** Opis zadania **
Wypisz bez zmian wszystkie wiersze poniższych rekordów. W odpowiedzi pomiń obrazy.

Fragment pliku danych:
_____

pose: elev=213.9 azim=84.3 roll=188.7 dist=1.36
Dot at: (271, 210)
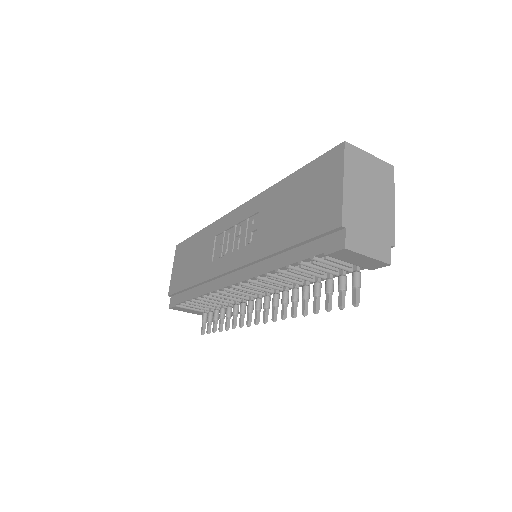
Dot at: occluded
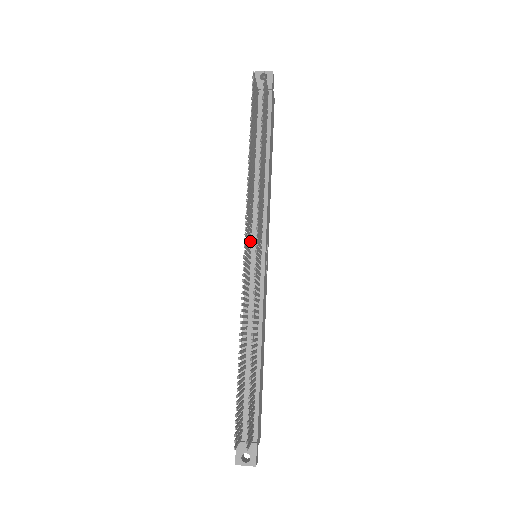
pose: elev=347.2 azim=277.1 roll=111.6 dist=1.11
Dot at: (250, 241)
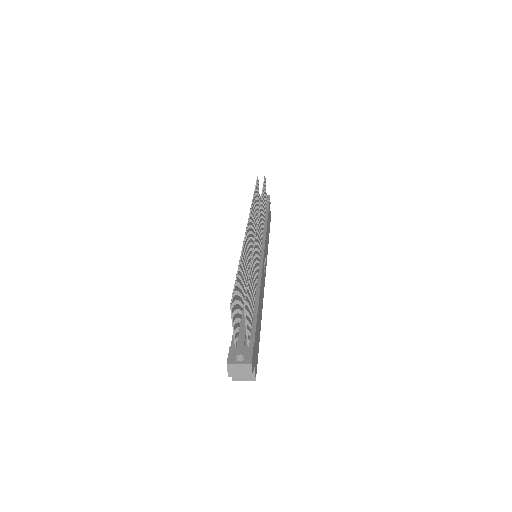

_____

** Odpowiedź do zadania **
pose: elev=213.9 azim=84.3 roll=188.7 dist=1.36
Dot at: (271, 210)
Dot at: occluded
pose: elev=347.2 azim=277.1 roll=111.6 dist=1.11
Dot at: (250, 241)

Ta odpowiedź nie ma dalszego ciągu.